Uemura Marc, Huynh Richard, Kuo Allen, Antelo Fernando, Deiss Robert, Yeh James
Department of Internal Medicine, Harbor-UCLA Medical Center, Torrance, CA 90502, USA.
Case Rep Hematol. 2013;2013:687260. doi: 10.1155/2013/687260. Epub 2013 Aug 31.

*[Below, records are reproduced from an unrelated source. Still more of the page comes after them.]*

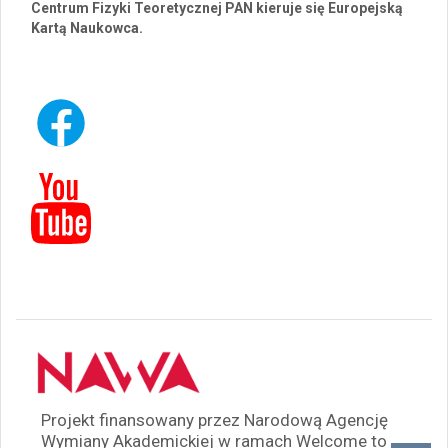
Centrum Fizyki Teoretycznej PAN kieruje się Europejską
Kartą Naukowca.
Projekt finansowany przez Narodową Agencję
Wymiany Akademickiej w ramach Welcome to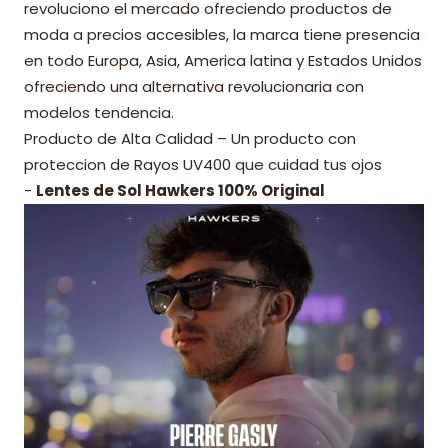
revoluciono el mercado ofreciendo productos de
moda a precios accesibles, la marca tiene presencia
en todo Europa, Asia, America latina y Estados Unidos
ofreciendo una alternativa revolucionaria con
modelos tendencia.
Producto de Alta Calidad – Un producto con
proteccion de Rayos UV400 que cuidad tus ojos
-
Lentes de Sol Hawkers 100% Original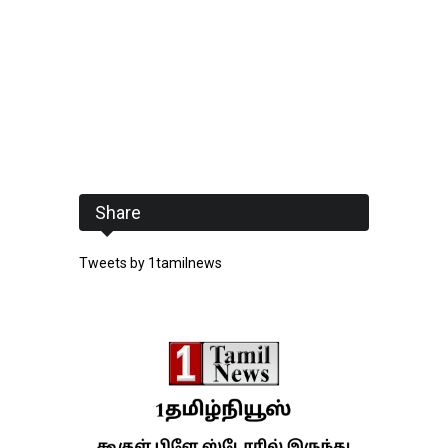
Share
Tweets by 1tamilnews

Hemophagocytic lymphohistiocytosis (HLH), while uncommon, may be a devastating complication of lymphoma and/or human immunodeficiency virus (HIV) infection. While several of the diagnostic criteria for HLH are relatively nonspecific, particularly in the setting of a systemic inflammatory response, more diagnostic specificity may be achieved with marked elevations in serum ferritin (e.g., >100,000 ng/mL). Increased suspicion of HLH, particularly in the setting of persistent, unexplained fevers, pancytopenia, and transaminitis, should prompt consideration of HLH. Earlier diagnosis and initiation of therapy have the potential to alter the natural history and poor prognosis of this disorder. We present a patient with HIV infection who developed relapsed T-cell lymphoma complicated by hemophagocytic lymphohistiocytosis.
噬血细胞性淋巴组织细胞增生症(HLH)虽不常见,但可能是淋巴瘤和/或人类免疫缺陷病毒(HIV)感染的一种严重并发症。HLH的一些诊断标准相对缺乏特异性,尤其是在全身性炎症反应的情况下,而血清铁蛋白显著升高(如>100,000 ng/mL)时可能会有更高的诊断特异性。对HLH的怀疑增加,尤其是在持续不明原因发热、全血细胞减少和转氨酶升高的情况下,应促使考虑HLH。早期诊断和开始治疗有可能改变这种疾病的自然病程和不良预后。我们报告一名患有HIV感染的患者,其复发的T细胞淋巴瘤并发噬血细胞性淋巴组织细胞增生症。